Di Indonesia, Idul Fitri atau Lebaran, selalu identik dengan makanan-makanan khasnya. Opor ayam, rendang dan sayur manisa adalah masakan-masakan yang selalu kita temui saat berkunjung ke rumah orang tua, ataupun sanak saudara. Dan tentunya ada satu makanan pelengkap yang juga tak pernah absen kita temui, yaitu Ketupat.
Ketupat mirip seperti lontong, berbahan dasar beras yang dimasukkan di suatu anyaman janur, yang kemudian direbus hingga matang dan mengeras. Ketupat sendiri berasal dari bahasa Kaffah atau bahasa lainnya Kafatan yang memiliki arti sempurna.
Ketupat sendiri dipopulerkan pertama kali pada masa Sunan Kalijaga. Beliau memperkenalkan simbol tersebut untuk memperingati suatu perayaan dengan nama perayaan Kupatan. Daun kelapa dipilih sebagai media untuk mewakili banyaknya pohon kelapa yang tumbuh di pesisir pantai.
Dikarenakan diperkenalkan oleh Sunan Kalijaga, ketupat lebih populer di daerah pulau jawa. Meskipun di daerah lain pun banyak yang juga mengadopsi tradisi ketupat, namun untuk masakan pelengkapnya berbeda-beda menyesuaikan dengan kesukaan di daerah masing-masing.
Penggunaan ketupat ini ada 2 momen berbeda, namun tetap berdekatan dengan suasana Idul Fitri. Sebagian masyarakat menggunakan ketupat saat hari lebaran, sebagai sarana masakan saat keluara besar berkumpul. Namun ada juga sebagian masyarakat lainnya yang membuat ketupat pada saat 1 minggu setelah hari raya Idul Fitri.
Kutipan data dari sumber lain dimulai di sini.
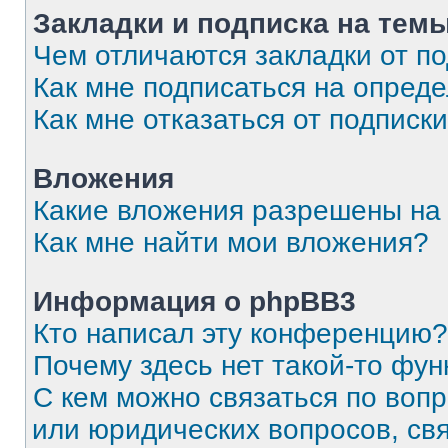
Закладки и подписка на тем
Чем отличаются закладки от п
Как мне подписаться на опред
Как мне отказаться от подписк
Вложения
Какие вложения разрешены на
Как мне найти мои вложения?
Информация о phpBB3
Кто написал эту конференцию?
Почему здесь нет такой-то фун
С кем можно связаться по вопр
или юридических вопросов, св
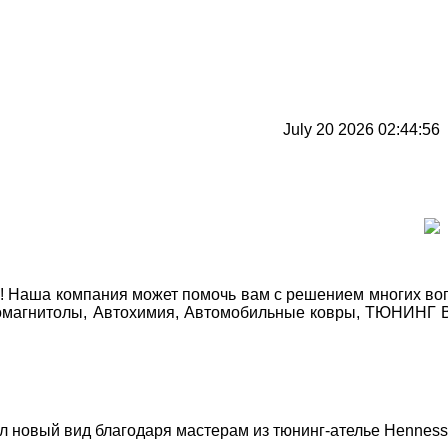
July 20 2026 02:44:56
Наша компания может помочь вам с решением многих вопро
автомагнитолы, Автохимия, Автомобильные ковры, ТЮНИНГ
л новый вид благодаря мастерам из тюнинг-ателье Hennes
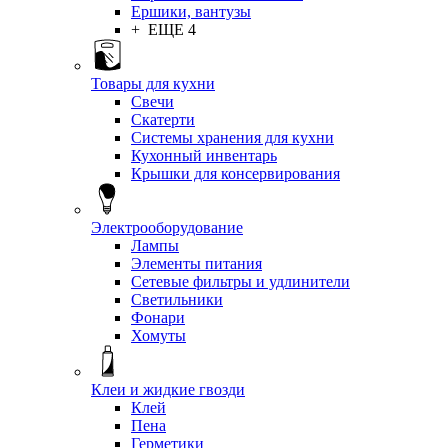
Ершики, вантузы
+ ЕЩЕ 4
Товары для кухни
Свечи
Скатерти
Системы хранения для кухни
Кухонный инвентарь
Крышки для консервирования
Электрооборудование
Лампы
Элементы питания
Сетевые фильтры и удлинители
Светильники
Фонари
Хомуты
Клеи и жидкие гвозди
Клей
Пена
Герметики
Untuk masyarakat yang membuat ketupat pada saat 1 minggu setelah Idul Fitri, mereka menyebutnya dengan tradisi Hari Raya Ketupat dengan diawali puasa syawal selama 6 hari. Berbeda dengan Idul Fitri yang sarat akan nilai ibadah, untuk Hari Raya Ketupat ini lebih pada perayaan sebagai bentuk bersyukur karena berhasil melewati satu bulan berpuasa di bulan Ramadhan.
Melihat dari sejarahnya, tradisi ini sengaja dipopulerkan oleh Sunan Kalijaga untuk mempertahankan suasana kehangatan dan keakraban berkumpul dalam keluarga besar untuk waktu yang lebih lama. Mengingat momen Ramadhan dan Idul Fitri hanya datang sekali dalam satu tahun, dan merupakan momen maaf-maafan yang tentunya sayang kalau harus dilewati dalam 1 atau 2 hari saja.
Walaupun begitu, tidak ada salahnya untuk tetap menjaga silaturahmi setiap waktu, meski bukan pada saat Ramadhan dan Idul Fitri, kepada keluarga khususnya dan juga para kerabat pada umumnya. Mengingat menjaga silaturahmi adalah tugas untuk setiap muslim.